Comissão da ONU lança observatório latino-americano de energias renováveis

Iniciativa da Comissão Econômica da ONU para a América Latina e o Caribe (CEPAL) funcionará como uma plataforma de assistência técnica e cooperação Sul-Sul, permitindo diálogo entre os países e apoio a projetos nacionais.

Em 2016, 14 milhões de pessoas vivendo na região ainda não tinham acesso a energia elétrica. Em alguns países, mais de 5% da população vive no escuro.

CEPAL vê potencial no uso de energia eólica para produção de eletricidade na América Latina e Caribe. Foto: EBC
CEPAL vê potencial no uso de energia eólica para produção de eletricidade na América Latina e Caribe. Foto: EBC

A Comissão Econômica da ONU para a América Latina e o Caribe (CEPAL) lançou nesta semana (30) o Observatório Regional de Energias Sustentáveis. Iniciativa funcionará como uma plataforma de assistência técnica e cooperação Sul-Sul, permitindo diálogo entre os países e apoio a projetos nacionais.

Na avaliação do organismo da ONU, a região avançou na universalização da energia elétrica. Em 2000, 43,6 milhões de pessoas não tinham eletricidade. Dezesseis anos mais tarde, o número caiu para 14 milhões. De 1990 para 2016, as desigualdades de acesso a energia entre o campo e as cidades caíram de 31% para 5,1%. Mas lacunas consideráveis perduram, aponta a CEPAL. Em algumas nações, mais de 5% da população continua no escuro, sobretudo nas zonas rurais.

O Observatório Regional foi anunciado durante o II Fórum Técnico Regional de Planejadores Energéticos, que aconteceu na terça-feira (30) em Santiago, Chile, na sede da CEPAL. Com recursos do Fundo de Desenvolvimento das Nações Unidas, o novo organismo vai fortalecer as capacidades dos países para conceber e implementar políticas de produção e distribuição de energia.

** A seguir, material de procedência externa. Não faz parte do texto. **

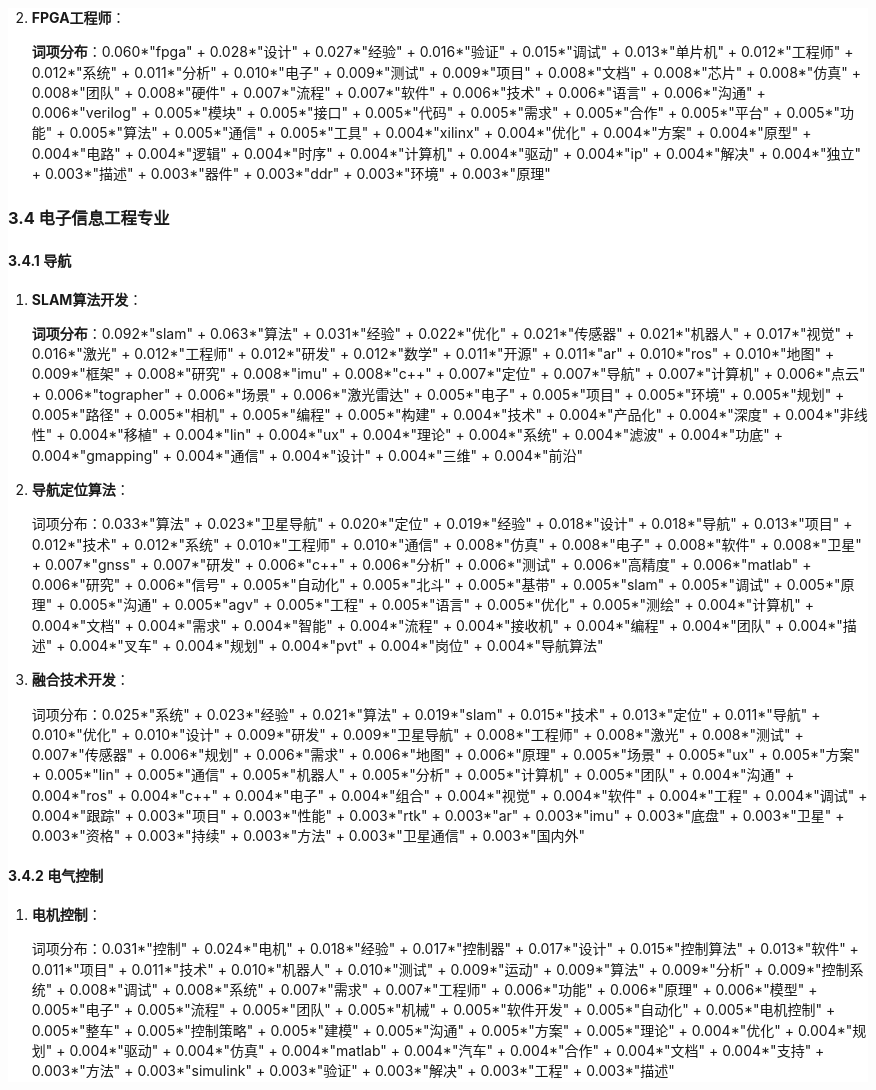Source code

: 2. **FPGA工程师**：

   **词项分布**：0.060*"fpga" + 0.028*"设计" + 0.027*"经验" + 0.016*"验证" + 0.015*"调试" + 0.013*"单片机" + 0.012*"工程师" + 0.012*"系统" + 0.011*"分析" + 0.010*"电子" + 0.009*"测试" + 0.009*"项目" + 0.008*"文档" + 0.008*"芯片" + 0.008*"仿真" + 0.008*"团队" + 0.008*"硬件" + 0.007*"流程" + 0.007*"软件" + 0.006*"技术" + 0.006*"语言" + 0.006*"沟通" + 0.006*"verilog" + 0.005*"模块" + 0.005*"接口" + 0.005*"代码" + 0.005*"需求" + 0.005*"合作" + 0.005*"平台" + 0.005*"功能" + 0.005*"算法" + 0.005*"通信" + 0.005*"工具" + 0.004*"xilinx" + 0.004*"优化" + 0.004*"方案" + 0.004*"原型" + 0.004*"电路" + 0.004*"逻辑" + 0.004*"时序" + 0.004*"计算机" + 0.004*"驱动" + 0.004*"ip" + 0.004*"解决" + 0.004*"独立" + 0.003*"描述" + 0.003*"器件" + 0.003*"ddr" + 0.003*"环境" + 0.003*"原理" 



### 3.4 电子信息工程专业

#### 3.4.1 导航

1. **SLAM算法开发**：

   **词项分布**：0.092*"slam" + 0.063*"算法" + 0.031*"经验" + 0.022*"优化" + 0.021*"传感器" + 0.021*"机器人" + 0.017*"视觉" + 0.016*"激光" + 0.012*"工程师" + 0.012*"研发" + 0.012*"数学" + 0.011*"开源" + 0.011*"ar" + 0.010*"ros" + 0.010*"地图" + 0.009*"框架" + 0.008*"研究" + 0.008*"imu" + 0.008*"c++" + 0.007*"定位" + 0.007*"导航" + 0.007*"计算机" + 0.006*"点云" + 0.006*"tographer" + 0.006*"场景" + 0.006*"激光雷达" + 0.005*"电子" + 0.005*"项目" + 0.005*"环境" + 0.005*"规划" + 0.005*"路径" + 0.005*"相机" + 0.005*"编程" + 0.005*"构建" + 0.004*"技术" + 0.004*"产品化" + 0.004*"深度" + 0.004*"非线性" + 0.004*"移植" + 0.004*"lin" + 0.004*"ux" + 0.004*"理论" + 0.004*"系统" + 0.004*"滤波" + 0.004*"功底" + 0.004*"gmapping" + 0.004*"通信" + 0.004*"设计" + 0.004*"三维" + 0.004*"前沿" 

2. **导航定位算法**：

   词项分布：0.033*"算法" + 0.023*"卫星导航" + 0.020*"定位" + 0.019*"经验" + 0.018*"设计" + 0.018*"导航" + 0.013*"项目" + 0.012*"技术" + 0.012*"系统" + 0.010*"工程师" + 0.010*"通信" + 0.008*"仿真" + 0.008*"电子" + 0.008*"软件" + 0.008*"卫星" + 0.007*"gnss" + 0.007*"研发" + 0.006*"c++" + 0.006*"分析" + 0.006*"测试" + 0.006*"高精度" + 0.006*"matlab" + 0.006*"研究" + 0.006*"信号" + 0.005*"自动化" + 0.005*"北斗" + 0.005*"基带" + 0.005*"slam" + 0.005*"调试" + 0.005*"原理" + 0.005*"沟通" + 0.005*"agv" + 0.005*"工程" + 0.005*"语言" + 0.005*"优化" + 0.005*"测绘" + 0.004*"计算机" + 0.004*"文档" + 0.004*"需求" + 0.004*"智能" + 0.004*"流程" + 0.004*"接收机" + 0.004*"编程" + 0.004*"团队" + 0.004*"描述" + 0.004*"叉车" + 0.004*"规划" + 0.004*"pvt" + 0.004*"岗位" + 0.004*"导航算法" 

3. **融合技术开发**：

   词项分布：0.025*"系统" + 0.023*"经验" + 0.021*"算法" + 0.019*"slam" + 0.015*"技术" + 0.013*"定位" + 0.011*"导航" + 0.010*"优化" + 0.010*"设计" + 0.009*"研发" + 0.009*"卫星导航" + 0.008*"工程师" + 0.008*"激光" + 0.008*"测试" + 0.007*"传感器" + 0.006*"规划" + 0.006*"需求" + 0.006*"地图" + 0.006*"原理" + 0.005*"场景" + 0.005*"ux" + 0.005*"方案" + 0.005*"lin" + 0.005*"通信" + 0.005*"机器人" + 0.005*"分析" + 0.005*"计算机" + 0.005*"团队" + 0.004*"沟通" + 0.004*"ros" + 0.004*"c++" + 0.004*"电子" + 0.004*"组合" + 0.004*"视觉" + 0.004*"软件" + 0.004*"工程" + 0.004*"调试" + 0.004*"跟踪" + 0.003*"项目" + 0.003*"性能" + 0.003*"rtk" + 0.003*"ar" + 0.003*"imu" + 0.003*"底盘" + 0.003*"卫星" + 0.003*"资格" + 0.003*"持续" + 0.003*"方法" + 0.003*"卫星通信" + 0.003*"国内外" 

#### 3.4.2 电气控制

1. **电机控制**：

   词项分布：0.031*"控制" + 0.024*"电机" + 0.018*"经验" + 0.017*"控制器" + 0.017*"设计" + 0.015*"控制算法" + 0.013*"软件" + 0.011*"项目" + 0.011*"技术" + 0.010*"机器人" + 0.010*"测试" + 0.009*"运动" + 0.009*"算法" + 0.009*"分析" + 0.009*"控制系统" + 0.008*"调试" + 0.008*"系统" + 0.007*"需求" + 0.007*"工程师" + 0.006*"功能" + 0.006*"原理" + 0.006*"模型" + 0.005*"电子" + 0.005*"流程" + 0.005*"团队" + 0.005*"机械" + 0.005*"软件开发" + 0.005*"自动化" + 0.005*"电机控制" + 0.005*"整车" + 0.005*"控制策略" + 0.005*"建模" + 0.005*"沟通" + 0.005*"方案" + 0.005*"理论" + 0.004*"优化" + 0.004*"规划" + 0.004*"驱动" + 0.004*"仿真" + 0.004*"matlab" + 0.004*"汽车" + 0.004*"合作" + 0.004*"文档" + 0.004*"支持" + 0.003*"方法" + 0.003*"simulink" + 0.003*"验证" + 0.003*"解决" + 0.003*"工程" + 0.003*"描述"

A instituição vai ajudar os Estados-membros da CEPAL a cumprir o Objetivo de Desenvolvimento Sustentável da ONU (ODS) de nº 7 — assegurar o acesso universal e barato a energia, aumentar a participação de fontes renováveis nas matrizes energéticas e dobrar melhorias de eficiência até 2030.

Segundo a comissão da ONU, a América Latina e o Caribe têm um potencial abundante para explorar a energia solar e eólica. Outro tema que merece mais atenção, de acordo com a comissão, é a complementaridade energética regional — quando governos se articulam para compartilhar redes de fornecimento e produção de eletricidade.

Durante o encontro de especialistas em Santiago, o vice-chefe da CEPAL, Mario Cimoli, reiterou o compromisso da comissão em promover matrizes energéticas eficientes e ambientalmente responsáveis, que apoiem a inclusão social e mudanças estruturais.

O Observatório Regional será administrado pela Divisão de Recursos Naturais e Infraestrutura da CEPAL. Uma das missões da instituição será integrar diferentes iniciativas já existentes no setor de energia, como o Programa Base de Indicadores de Eficiência Energética (BIEE), o programa Complementaridade Energética e Desenvolvimento Sustentável (ECOSUD) e o próprio fórum técnico.